Excerpt:
<<<<
A new year, possibilities and promises, for many of us a few days to catch your breath, remember that you’re a person with a job and not your job, a person with problems and not your problems. It’s the one time of the year where we all silently agree to pretend that we have more faith than we do in the idea that we make choices, and our choices do not make us.

I am as happy as everybody else to see 2015 go. In my small world, I went through an episode of major depression, was very frustrated with my job for long stretches, and got very ill twice. On a larger scale, I found myself more emotionally distressed by the unrest and conflict in the world than any other year of my life. I did not understand the language of national paranoia of the late ’60’s (think Joan Didion’s The White Album) until experiencing this year.
>>>>
Provided material:
<<<<
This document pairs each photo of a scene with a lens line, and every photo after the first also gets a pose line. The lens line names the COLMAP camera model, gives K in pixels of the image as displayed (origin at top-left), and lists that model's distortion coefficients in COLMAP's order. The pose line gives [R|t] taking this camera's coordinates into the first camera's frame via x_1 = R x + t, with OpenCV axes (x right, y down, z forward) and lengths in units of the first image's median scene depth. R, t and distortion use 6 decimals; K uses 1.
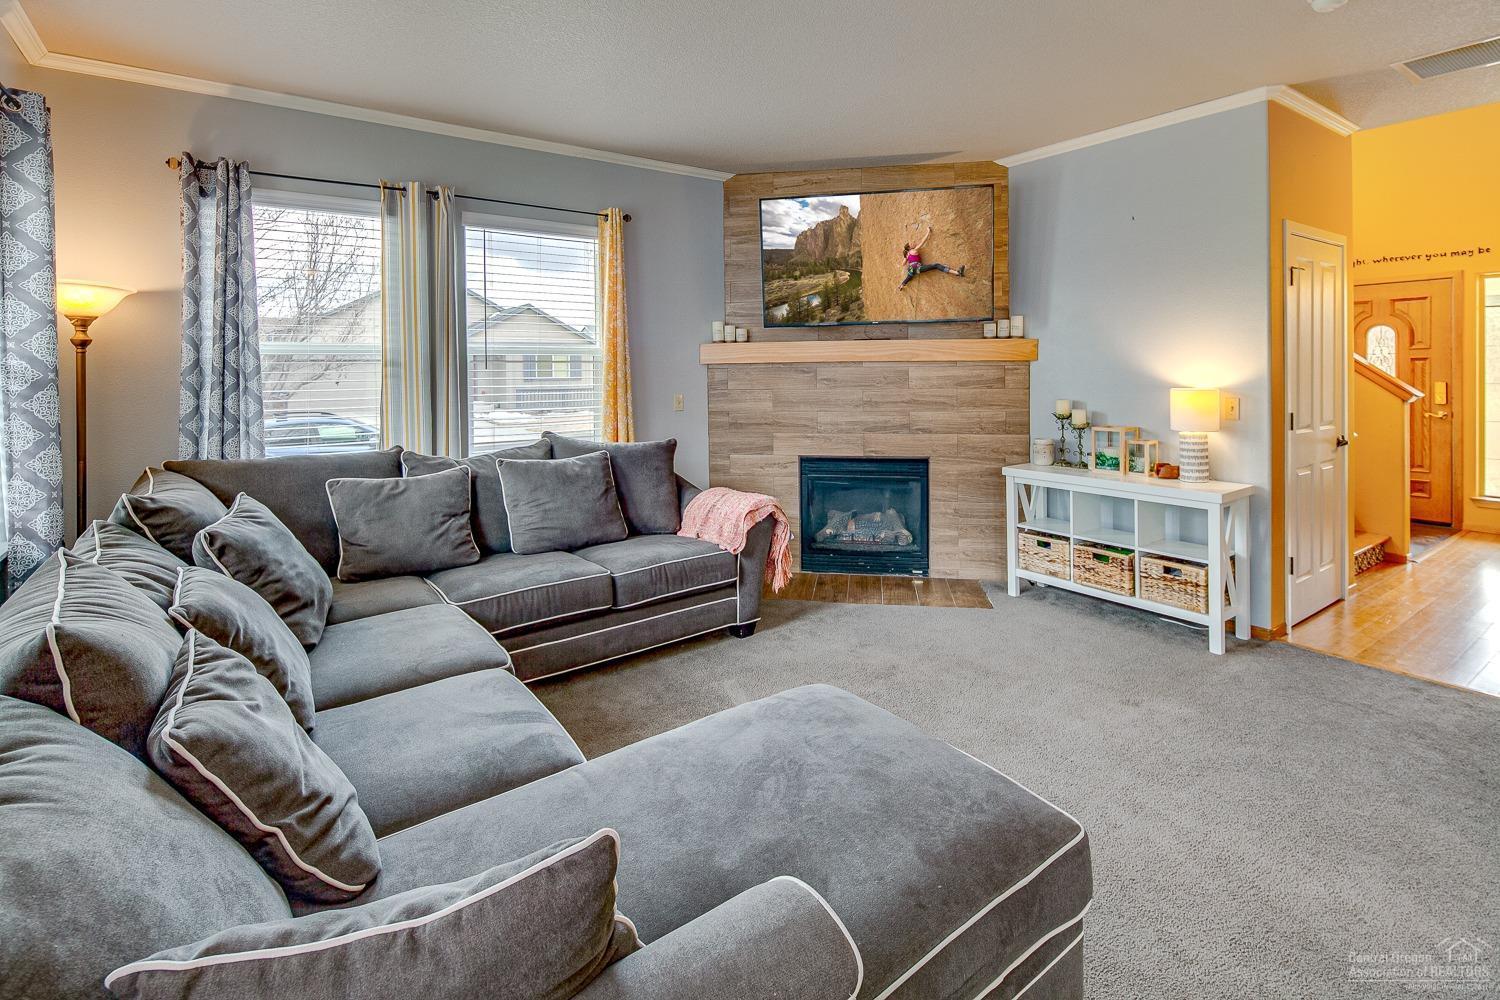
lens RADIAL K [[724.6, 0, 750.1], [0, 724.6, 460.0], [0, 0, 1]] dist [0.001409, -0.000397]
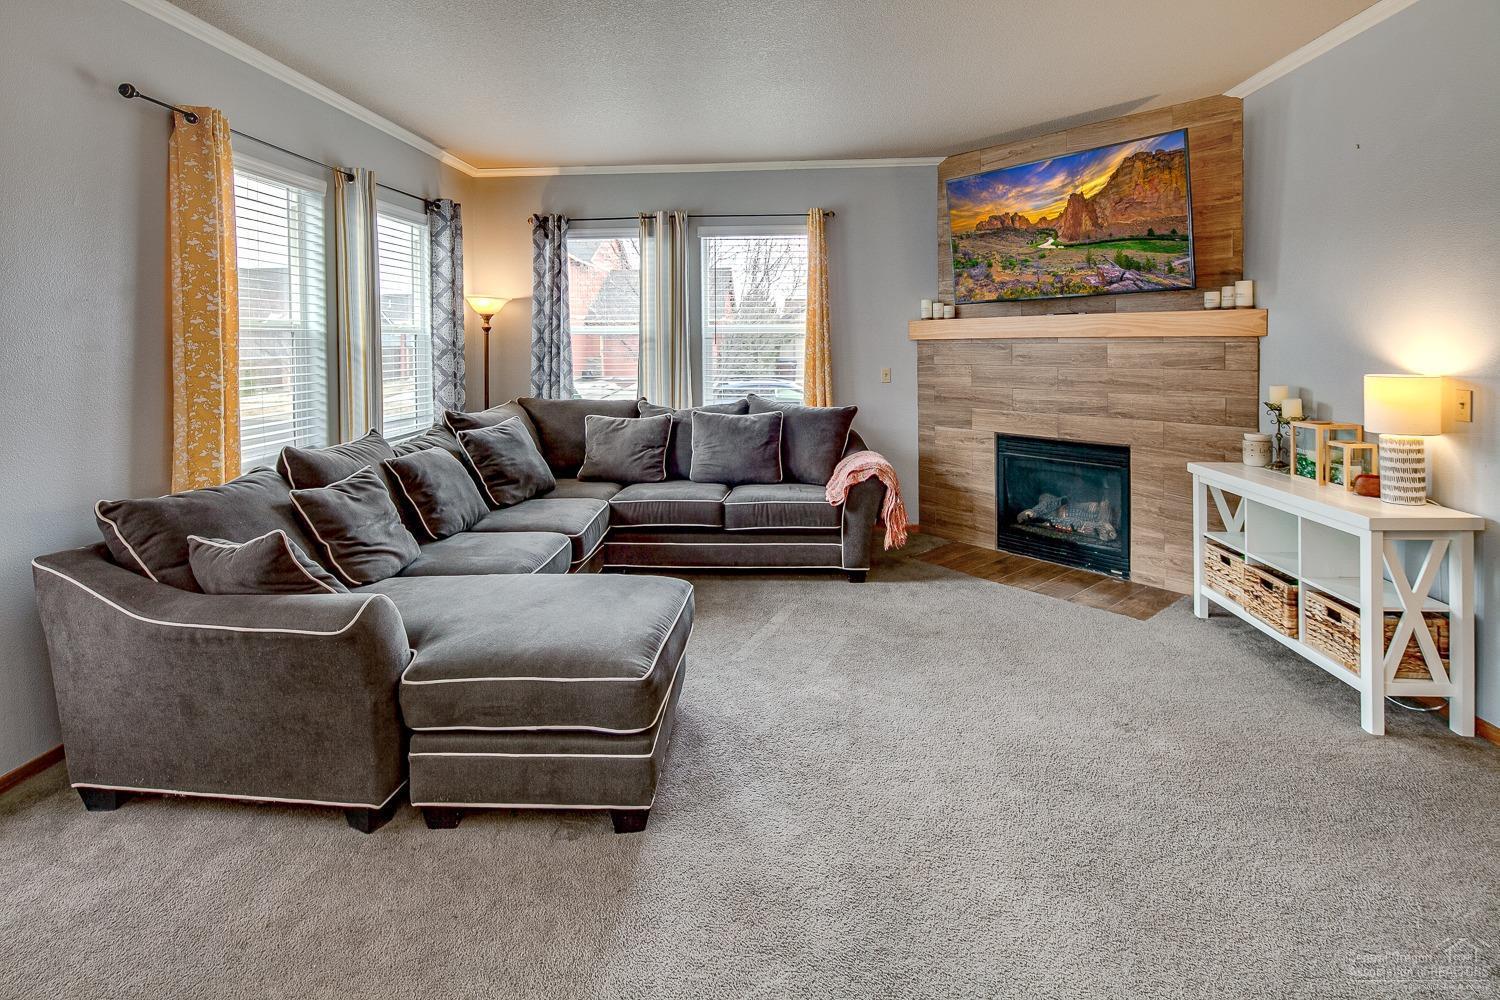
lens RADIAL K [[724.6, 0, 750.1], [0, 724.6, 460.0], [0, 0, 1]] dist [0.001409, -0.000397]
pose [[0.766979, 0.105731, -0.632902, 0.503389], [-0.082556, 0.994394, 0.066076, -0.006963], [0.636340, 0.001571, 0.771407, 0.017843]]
>>>>
<<<<
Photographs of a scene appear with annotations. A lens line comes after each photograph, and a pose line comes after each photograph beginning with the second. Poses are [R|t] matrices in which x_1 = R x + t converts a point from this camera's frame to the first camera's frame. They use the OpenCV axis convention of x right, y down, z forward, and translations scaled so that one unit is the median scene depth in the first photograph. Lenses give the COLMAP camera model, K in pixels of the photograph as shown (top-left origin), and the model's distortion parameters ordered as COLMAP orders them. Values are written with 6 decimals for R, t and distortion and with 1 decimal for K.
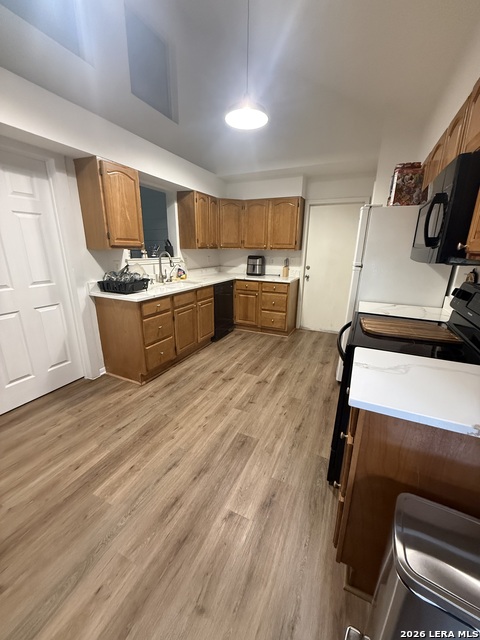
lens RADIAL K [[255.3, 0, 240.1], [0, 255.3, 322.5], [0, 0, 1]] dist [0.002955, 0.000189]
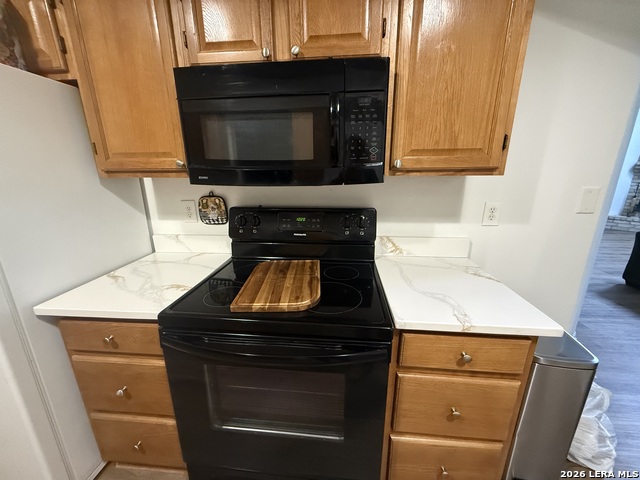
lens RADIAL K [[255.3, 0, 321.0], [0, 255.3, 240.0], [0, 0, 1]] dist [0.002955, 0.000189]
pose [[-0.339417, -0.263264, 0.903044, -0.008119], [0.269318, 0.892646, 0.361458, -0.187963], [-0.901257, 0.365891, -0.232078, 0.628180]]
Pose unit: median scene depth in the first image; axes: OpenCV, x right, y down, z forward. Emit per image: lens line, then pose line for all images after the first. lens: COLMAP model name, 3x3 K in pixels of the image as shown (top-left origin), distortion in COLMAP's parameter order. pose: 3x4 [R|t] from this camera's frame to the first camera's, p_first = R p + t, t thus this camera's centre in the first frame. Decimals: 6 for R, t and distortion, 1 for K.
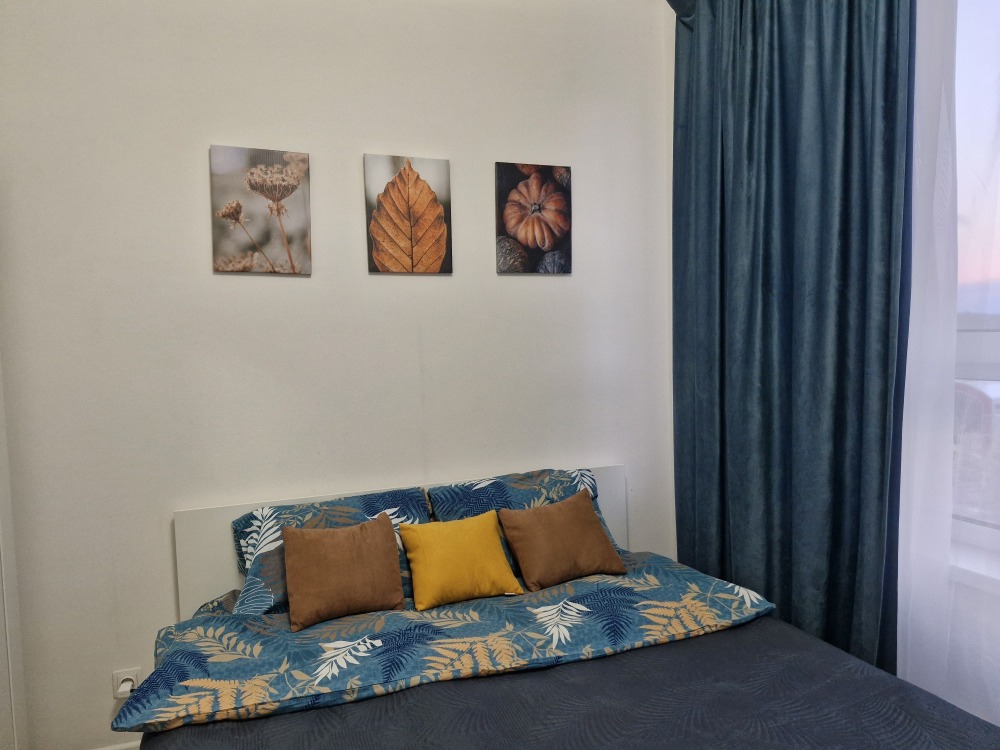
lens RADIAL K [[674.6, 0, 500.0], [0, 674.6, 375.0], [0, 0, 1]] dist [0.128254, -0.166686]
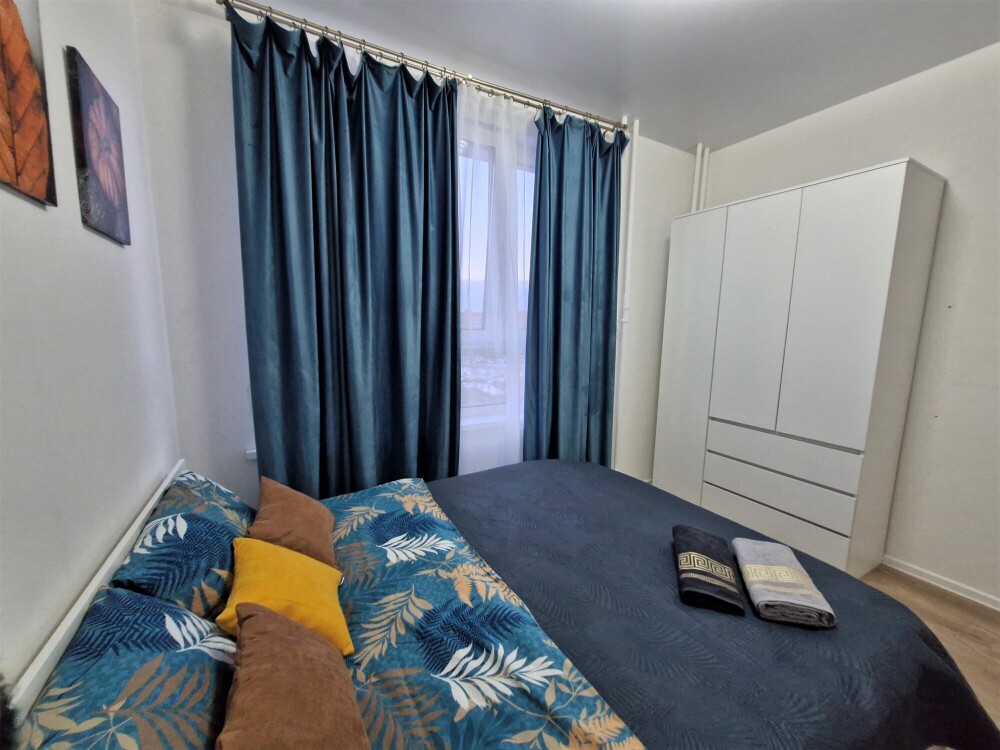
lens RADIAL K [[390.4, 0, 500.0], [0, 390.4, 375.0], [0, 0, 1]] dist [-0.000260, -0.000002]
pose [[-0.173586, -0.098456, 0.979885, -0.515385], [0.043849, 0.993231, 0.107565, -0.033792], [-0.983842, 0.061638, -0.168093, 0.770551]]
>>>>
Brief 1: In the new-year essay, which book does the writer point to for the language of national paranoia of the late '60s?
Brief 2: Please quote the new-year essay word for word, everything from "A new year, possibilities" down to "experiencing this year.".

Task response 1: Joan Didion's The White Album.

Task response 2:
A new year, possibilities and promises, for many of us a few days to catch your breath, remember that you’re a person with a job and not your job, a person with problems and not your problems. It’s the one time of the year where we all silently agree to pretend that we have more faith than we do in the idea that we make choices, and our choices do not make us.

I am as happy as everybody else to see 2015 go. In my small world, I went through an episode of major depression, was very frustrated with my job for long stretches, and got very ill twice. On a larger scale, I found myself more emotionally distressed by the unrest and conflict in the world than any other year of my life. I did not understand the language of national paranoia of the late ’60’s (think Joan Didion’s The White Album) until experiencing this year.